**Assignment:** Rewrite every row below with each "boolean" swapped for "flag" and nothing else changed. Leave the pictures out of your answer.
::::
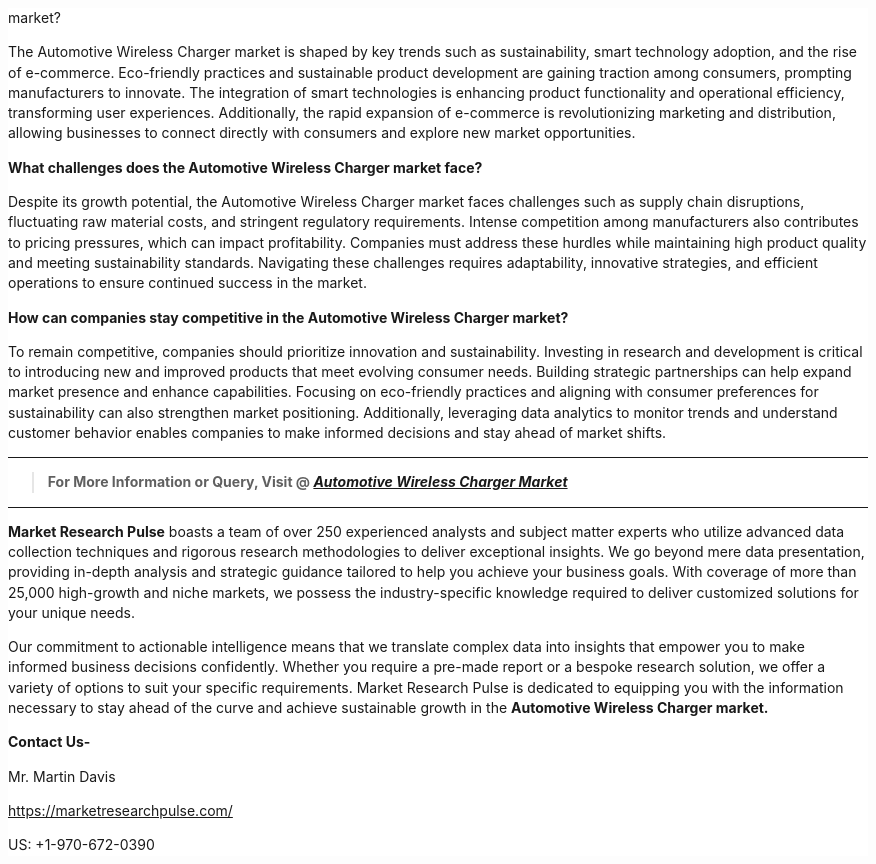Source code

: market?</strong></p><p>The Automotive Wireless Charger market is shaped by key trends such as sustainability, smart technology adoption, and the rise of e-commerce. Eco-friendly practices and sustainable product development are gaining traction among consumers, prompting manufacturers to innovate. The integration of smart technologies is enhancing product functionality and operational efficiency, transforming user experiences. Additionally, the rapid expansion of e-commerce is revolutionizing marketing and distribution, allowing businesses to connect directly with consumers and explore new market opportunities.</p><p><strong>What challenges does the Automotive Wireless Charger market face?</strong></p><p>Despite its growth potential, the Automotive Wireless Charger market faces challenges such as supply chain disruptions, fluctuating raw material costs, and stringent regulatory requirements. Intense competition among manufacturers also contributes to pricing pressures, which can impact profitability. Companies must address these hurdles while maintaining high product quality and meeting sustainability standards. Navigating these challenges requires adaptability, innovative strategies, and efficient operations to ensure continued success in the market.</p><p><strong>How can companies stay competitive in the Automotive Wireless Charger market?</strong></p><p>To remain competitive, companies should prioritize innovation and sustainability. Investing in research and development is critical to introducing new and improved products that meet evolving consumer needs. Building strategic partnerships can help expand market presence and enhance capabilities. Focusing on eco-friendly practices and aligning with consumer preferences for sustainability can also strengthen market positioning. Additionally, leveraging data analytics to monitor trends and understand customer behavior enables companies to make informed decisions and stay ahead of market shifts.</p><hr /><blockquote><p><strong>For More Information or Query, Visit @&nbsp;<em><a href="https://marketresearchpulse.com/report/98074/automotive-wireless-charger-market?utm_source=Linkedin&utm_medium=029">Automotive Wireless Charger Market</a></em></strong></p></blockquote><hr /><p><strong>Market Research Pulse</strong> boasts a team of over 250 experienced analysts and subject matter experts who utilize advanced data collection techniques and rigorous research methodologies to deliver exceptional insights. We go beyond mere data presentation, providing in-depth analysis and strategic guidance tailored to help you achieve your business goals. With coverage of more than 25,000 high-growth and niche markets, we possess the industry-specific knowledge required to deliver customized solutions for your unique needs.</p><p>Our commitment to actionable intelligence means that we translate complex data into insights that empower you to make informed business decisions confidently. Whether you require a pre-made report or a bespoke research solution, we offer a variety of options to suit your specific requirements. Market Research Pulse is dedicated to equipping you with the information necessary to stay ahead of the curve and achieve sustainable growth in the <strong>Automotive Wireless Charger market.</strong></p><p><strong>Contact Us-</strong></p><p>Mr. Martin Davis</p><p>https://marketresearchpulse.com/</p><p>US: +1-970-672-0390</p>
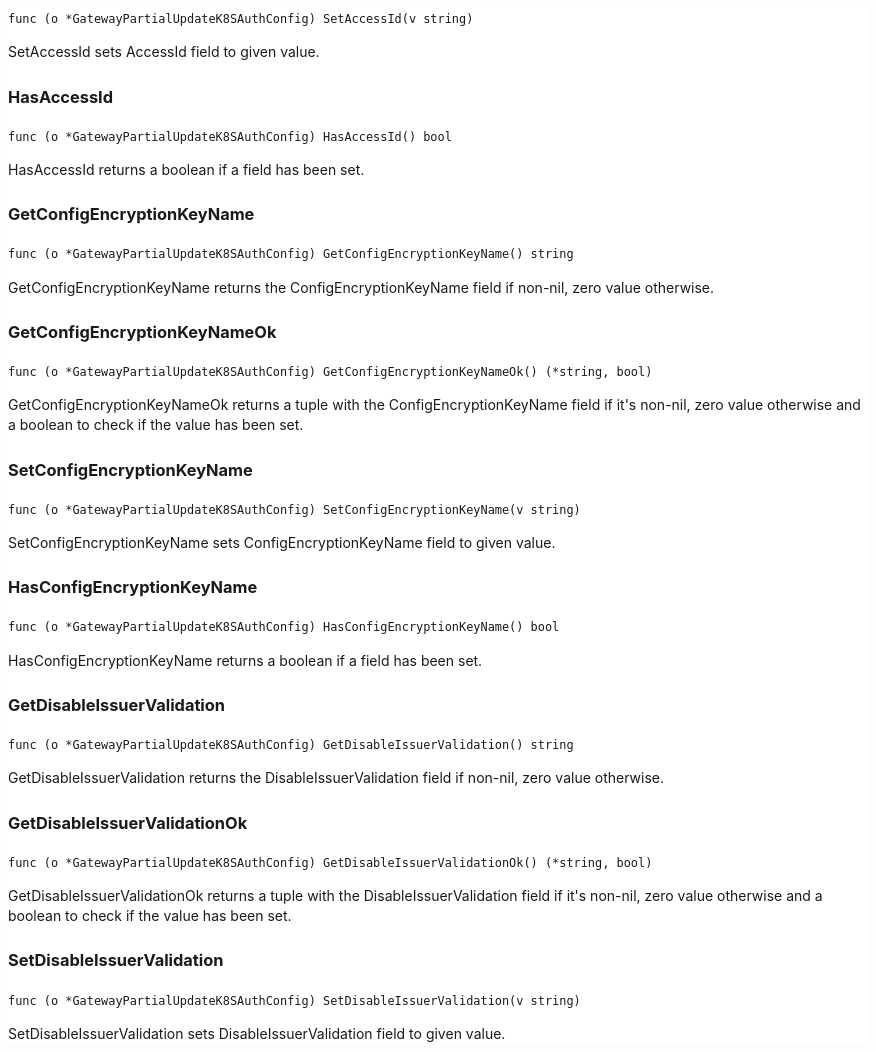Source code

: `func (o *GatewayPartialUpdateK8SAuthConfig) SetAccessId(v string)`

SetAccessId sets AccessId field to given value.

### HasAccessId

`func (o *GatewayPartialUpdateK8SAuthConfig) HasAccessId() bool`

HasAccessId returns a boolean if a field has been set.

### GetConfigEncryptionKeyName

`func (o *GatewayPartialUpdateK8SAuthConfig) GetConfigEncryptionKeyName() string`

GetConfigEncryptionKeyName returns the ConfigEncryptionKeyName field if non-nil, zero value otherwise.

### GetConfigEncryptionKeyNameOk

`func (o *GatewayPartialUpdateK8SAuthConfig) GetConfigEncryptionKeyNameOk() (*string, bool)`

GetConfigEncryptionKeyNameOk returns a tuple with the ConfigEncryptionKeyName field if it's non-nil, zero value otherwise
and a boolean to check if the value has been set.

### SetConfigEncryptionKeyName

`func (o *GatewayPartialUpdateK8SAuthConfig) SetConfigEncryptionKeyName(v string)`

SetConfigEncryptionKeyName sets ConfigEncryptionKeyName field to given value.

### HasConfigEncryptionKeyName

`func (o *GatewayPartialUpdateK8SAuthConfig) HasConfigEncryptionKeyName() bool`

HasConfigEncryptionKeyName returns a boolean if a field has been set.

### GetDisableIssuerValidation

`func (o *GatewayPartialUpdateK8SAuthConfig) GetDisableIssuerValidation() string`

GetDisableIssuerValidation returns the DisableIssuerValidation field if non-nil, zero value otherwise.

### GetDisableIssuerValidationOk

`func (o *GatewayPartialUpdateK8SAuthConfig) GetDisableIssuerValidationOk() (*string, bool)`

GetDisableIssuerValidationOk returns a tuple with the DisableIssuerValidation field if it's non-nil, zero value otherwise
and a boolean to check if the value has been set.

### SetDisableIssuerValidation

`func (o *GatewayPartialUpdateK8SAuthConfig) SetDisableIssuerValidation(v string)`

SetDisableIssuerValidation sets DisableIssuerValidation field to given value.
::::
**Result for this exercise:**
Source code

: market?</strong></p><p>The Automotive Wireless Charger market is shaped by key trends such as sustainability, smart technology adoption, and the rise of e-commerce. Eco-friendly practices and sustainable product development are gaining traction among consumers, prompting manufacturers to innovate. The integration of smart technologies is enhancing product functionality and operational efficiency, transforming user experiences. Additionally, the rapid expansion of e-commerce is revolutionizing marketing and distribution, allowing businesses to connect directly with consumers and explore new market opportunities.</p><p><strong>What challenges does the Automotive Wireless Charger market face?</strong></p><p>Despite its growth potential, the Automotive Wireless Charger market faces challenges such as supply chain disruptions, fluctuating raw material costs, and stringent regulatory requirements. Intense competition among manufacturers also contributes to pricing pressures, which can impact profitability. Companies must address these hurdles while maintaining high product quality and meeting sustainability standards. Navigating these challenges requires adaptability, innovative strategies, and efficient operations to ensure continued success in the market.</p><p><strong>How can companies stay competitive in the Automotive Wireless Charger market?</strong></p><p>To remain competitive, companies should prioritize innovation and sustainability. Investing in research and development is critical to introducing new and improved products that meet evolving consumer needs. Building strategic partnerships can help expand market presence and enhance capabilities. Focusing on eco-friendly practices and aligning with consumer preferences for sustainability can also strengthen market positioning. Additionally, leveraging data analytics to monitor trends and understand customer behavior enables companies to make informed decisions and stay ahead of market shifts.</p><hr /><blockquote><p><strong>For More Information or Query, Visit @&nbsp;<em><a href="https://marketresearchpulse.com/report/98074/automotive-wireless-charger-market?utm_source=Linkedin&utm_medium=029">Automotive Wireless Charger Market</a></em></strong></p></blockquote><hr /><p><strong>Market Research Pulse</strong> boasts a team of over 250 experienced analysts and subject matter experts who utilize advanced data collection techniques and rigorous research methodologies to deliver exceptional insights. We go beyond mere data presentation, providing in-depth analysis and strategic guidance tailored to help you achieve your business goals. With coverage of more than 25,000 high-growth and niche markets, we possess the industry-specific knowledge required to deliver customized solutions for your unique needs.</p><p>Our commitment to actionable intelligence means that we translate complex data into insights that empower you to make informed business decisions confidently. Whether you require a pre-made report or a bespoke research solution, we offer a variety of options to suit your specific requirements. Market Research Pulse is dedicated to equipping you with the information necessary to stay ahead of the curve and achieve sustainable growth in the <strong>Automotive Wireless Charger market.</strong></p><p><strong>Contact Us-</strong></p><p>Mr. Martin Davis</p><p>https://marketresearchpulse.com/</p><p>US: +1-970-672-0390</p>
Source code

: `func (o *GatewayPartialUpdateK8SAuthConfig) SetAccessId(v string)`

SetAccessId sets AccessId field to given value.

### HasAccessId

`func (o *GatewayPartialUpdateK8SAuthConfig) HasAccessId() bool`

HasAccessId returns a flag if a field has been set.

### GetConfigEncryptionKeyName

`func (o *GatewayPartialUpdateK8SAuthConfig) GetConfigEncryptionKeyName() string`

GetConfigEncryptionKeyName returns the ConfigEncryptionKeyName field if non-nil, zero value otherwise.

### GetConfigEncryptionKeyNameOk

`func (o *GatewayPartialUpdateK8SAuthConfig) GetConfigEncryptionKeyNameOk() (*string, bool)`

GetConfigEncryptionKeyNameOk returns a tuple with the ConfigEncryptionKeyName field if it's non-nil, zero value otherwise
and a flag to check if the value has been set.

### SetConfigEncryptionKeyName

`func (o *GatewayPartialUpdateK8SAuthConfig) SetConfigEncryptionKeyName(v string)`

SetConfigEncryptionKeyName sets ConfigEncryptionKeyName field to given value.

### HasConfigEncryptionKeyName

`func (o *GatewayPartialUpdateK8SAuthConfig) HasConfigEncryptionKeyName() bool`

HasConfigEncryptionKeyName returns a flag if a field has been set.

### GetDisableIssuerValidation

`func (o *GatewayPartialUpdateK8SAuthConfig) GetDisableIssuerValidation() string`

GetDisableIssuerValidation returns the DisableIssuerValidation field if non-nil, zero value otherwise.

### GetDisableIssuerValidationOk

`func (o *GatewayPartialUpdateK8SAuthConfig) GetDisableIssuerValidationOk() (*string, bool)`

GetDisableIssuerValidationOk returns a tuple with the DisableIssuerValidation field if it's non-nil, zero value otherwise
and a flag to check if the value has been set.

### SetDisableIssuerValidation

`func (o *GatewayPartialUpdateK8SAuthConfig) SetDisableIssuerValidation(v string)`

SetDisableIssuerValidation sets DisableIssuerValidation field to given value.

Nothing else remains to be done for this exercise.